Caminhos

Caminhos que se cruzam por entre vias que percorrem um terreno pronto a ser explorado, embora seja muitas vezes desertificado. O que faz um se tornar dois, por conta de acréscimos estendidos em abraços, carícias que não respeitam fronteiras e nem estados. Tudo é toque que faz a música do sentir tocar alto, ao ponto de muitos melancólicos taparem os ouvidos, amedrontados pelo ritmo que faz vibrar as cordas da vida. Compositores inspirados não deixam de contribuir com sua ousadia, fazendo do som um tom certo que flecha feito um bom Cupido. Traçando rodovias que fazem deslizar passageiros, em um fluxo de tempo-gente, com partida e chegada, início e fim. Um arrastar sobre o solo negro, asfáltico.
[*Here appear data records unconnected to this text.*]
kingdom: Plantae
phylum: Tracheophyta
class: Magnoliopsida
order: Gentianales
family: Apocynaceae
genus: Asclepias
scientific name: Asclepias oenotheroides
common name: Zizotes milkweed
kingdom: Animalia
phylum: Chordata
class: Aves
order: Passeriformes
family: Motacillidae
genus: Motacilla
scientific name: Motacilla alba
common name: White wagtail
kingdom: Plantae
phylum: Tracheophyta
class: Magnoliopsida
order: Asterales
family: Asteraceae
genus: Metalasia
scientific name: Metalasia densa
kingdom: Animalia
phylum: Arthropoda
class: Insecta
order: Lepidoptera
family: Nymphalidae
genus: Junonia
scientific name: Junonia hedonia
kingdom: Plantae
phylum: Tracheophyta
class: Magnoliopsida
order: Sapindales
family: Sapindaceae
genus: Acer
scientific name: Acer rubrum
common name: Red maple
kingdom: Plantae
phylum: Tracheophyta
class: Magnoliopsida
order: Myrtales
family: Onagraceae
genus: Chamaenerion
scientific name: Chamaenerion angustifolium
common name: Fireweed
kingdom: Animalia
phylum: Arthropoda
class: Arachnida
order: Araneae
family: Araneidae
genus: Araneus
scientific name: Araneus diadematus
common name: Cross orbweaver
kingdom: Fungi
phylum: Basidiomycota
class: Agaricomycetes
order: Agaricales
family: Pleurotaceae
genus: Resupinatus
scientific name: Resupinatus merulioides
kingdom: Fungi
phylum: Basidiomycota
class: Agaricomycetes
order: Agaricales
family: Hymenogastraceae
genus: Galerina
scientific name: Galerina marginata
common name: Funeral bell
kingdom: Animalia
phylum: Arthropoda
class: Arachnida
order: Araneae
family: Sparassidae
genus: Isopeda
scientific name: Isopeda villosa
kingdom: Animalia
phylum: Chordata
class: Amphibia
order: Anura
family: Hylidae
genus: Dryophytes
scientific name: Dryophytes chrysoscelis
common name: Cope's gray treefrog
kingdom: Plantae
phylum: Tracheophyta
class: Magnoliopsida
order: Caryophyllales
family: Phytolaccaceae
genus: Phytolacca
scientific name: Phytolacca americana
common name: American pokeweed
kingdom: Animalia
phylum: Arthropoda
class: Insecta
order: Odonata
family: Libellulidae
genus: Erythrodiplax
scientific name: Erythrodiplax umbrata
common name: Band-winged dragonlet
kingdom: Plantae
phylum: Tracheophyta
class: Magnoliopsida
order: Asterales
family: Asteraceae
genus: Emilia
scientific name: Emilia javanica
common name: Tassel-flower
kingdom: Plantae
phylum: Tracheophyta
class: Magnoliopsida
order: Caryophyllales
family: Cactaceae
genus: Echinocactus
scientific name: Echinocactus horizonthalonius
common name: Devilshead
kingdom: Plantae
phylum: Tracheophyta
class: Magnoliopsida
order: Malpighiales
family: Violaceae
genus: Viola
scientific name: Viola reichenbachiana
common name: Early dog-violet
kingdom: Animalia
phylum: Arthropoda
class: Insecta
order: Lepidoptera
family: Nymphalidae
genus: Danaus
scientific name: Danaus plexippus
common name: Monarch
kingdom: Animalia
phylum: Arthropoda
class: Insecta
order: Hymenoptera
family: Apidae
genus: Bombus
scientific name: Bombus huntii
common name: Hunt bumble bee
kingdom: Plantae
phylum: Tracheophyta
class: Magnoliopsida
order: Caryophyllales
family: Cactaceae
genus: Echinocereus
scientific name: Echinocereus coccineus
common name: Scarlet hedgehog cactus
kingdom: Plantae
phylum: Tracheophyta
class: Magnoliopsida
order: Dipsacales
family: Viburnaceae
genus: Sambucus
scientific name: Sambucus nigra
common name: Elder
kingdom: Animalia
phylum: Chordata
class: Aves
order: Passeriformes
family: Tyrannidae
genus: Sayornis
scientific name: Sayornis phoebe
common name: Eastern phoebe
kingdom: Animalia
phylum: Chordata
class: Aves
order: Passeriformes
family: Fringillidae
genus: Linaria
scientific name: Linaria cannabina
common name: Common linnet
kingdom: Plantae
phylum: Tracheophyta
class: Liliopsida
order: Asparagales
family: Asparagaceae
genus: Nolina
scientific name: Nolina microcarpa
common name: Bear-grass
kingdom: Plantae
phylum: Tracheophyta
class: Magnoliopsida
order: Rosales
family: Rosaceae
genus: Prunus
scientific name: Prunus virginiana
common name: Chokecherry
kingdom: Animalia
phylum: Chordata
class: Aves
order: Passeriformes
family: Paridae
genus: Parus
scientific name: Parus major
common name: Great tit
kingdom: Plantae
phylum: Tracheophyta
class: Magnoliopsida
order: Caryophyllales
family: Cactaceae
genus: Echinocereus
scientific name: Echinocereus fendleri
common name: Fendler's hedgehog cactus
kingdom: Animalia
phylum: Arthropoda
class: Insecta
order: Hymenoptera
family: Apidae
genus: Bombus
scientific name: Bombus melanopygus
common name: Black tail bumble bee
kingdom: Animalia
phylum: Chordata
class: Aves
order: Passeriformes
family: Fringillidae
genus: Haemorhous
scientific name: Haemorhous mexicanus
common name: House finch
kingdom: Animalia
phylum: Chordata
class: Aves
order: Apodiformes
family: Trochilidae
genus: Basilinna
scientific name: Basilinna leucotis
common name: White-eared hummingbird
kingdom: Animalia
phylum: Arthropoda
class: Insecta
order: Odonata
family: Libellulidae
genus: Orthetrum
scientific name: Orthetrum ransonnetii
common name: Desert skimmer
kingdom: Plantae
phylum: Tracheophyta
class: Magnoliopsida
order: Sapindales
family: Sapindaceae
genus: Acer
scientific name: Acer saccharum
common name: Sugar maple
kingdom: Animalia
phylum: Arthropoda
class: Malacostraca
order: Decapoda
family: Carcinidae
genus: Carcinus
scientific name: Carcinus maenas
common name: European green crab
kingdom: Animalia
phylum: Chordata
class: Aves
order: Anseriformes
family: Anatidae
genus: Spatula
Agora saio dessa fonte, percorrendo um chão branco. Sigo o rastro dos versos que me deixas-te, feito migalhas para que eu possa me alimentar. Em cada móvel um trecho de Neruda, apoiado com algum objeto que o deixe fixo, embora a folha de papel balance, insinuando-se para meus olhos aflitos. O rodapé marcado com símbolos gramaticais, conduzindo-me ao desejo além da escrita, já que a paixão jamais será inteiramente dita. Os livros continuam ordenados, empilhados, feitos de espectadores mudos, que contribuem com o flerte literário. Até o dicionário, tímido, mostra-se solícito, deixando escapar algum adjetivo necessário.

Um par de meias pretas, com coxas erotizantes, transbordando sob vestes generosas. Quase uma Lolita, embora tenha mais idade que isso. Importam os trejeitos, que são de uma fêmea moleca, de olhar travesso. Eis as borboletas nos bordados, que demonstram a metamorfose, apesar de manterem-se fixadas no tecido, escapando pelo trançado. Calcanhares esfolados sangram, assim como os cantos dos dedos, agora com um deles adornado, com argola de aço que bamboleia para celebrar o feminino. As madeiras rangem, um novo ritmo nasce, embora os vizinhos apenas consigam se ater aos gemidos. Até que os pés descalços calem os corpos vestidos de libido. Um tabuleiro de xadrez com apenas uma cor de superfície, deixando os jogadores, díspares, transitem livres.

Ah, Sartre! Quão maravilhoso é descobrir nosso próprio Castor. Mesmo que corra o risco de roer os alicerces. Sempre vale a pena o risco, quando fazemos tocados por Eros. As canções de Elis Regina são silenciadas, sou um equilibrista sóbrio, eis a minha tristeza. Por isso chuto as hastes, despencando o corpo sem muletas, sustentado por beijos que afagam os lábios, fazendo-me desejar essas pequenas migalhas, tornando-me um rato. Sobrevivente de um gueto, onde a opressão é mais do que desejada, pois sabe-se que a recompensa será gloriosa, o que justifica a resignação. Nesse labirinto, todos os caminhos levam para um só coração, onde o Minotauro aguarda para devorar sem cessar, pois o apaixonado é um eterno alimentar.

O desejo de não mais manter segredos, faz com que as chaves se despedacem. As trancas são dispensáveis, já que o peito está escancarado. Talvez justifique a calcinha rasgada, que antes estivera molhada, agora se mantendo guardada sob travesseiros. Gatos acenam desejando boa sorte na travessia entre mundos. Os corpos são portais que se projetam no instante em que se conectam, criando uma nova via, com um fluxo de intensidade orgiástica. Assim surge a Anima, pois só nos damos conta de potência do sentir, quando diluímos em gozo. Que bom seria a vida sendo a cada instante uma gozada.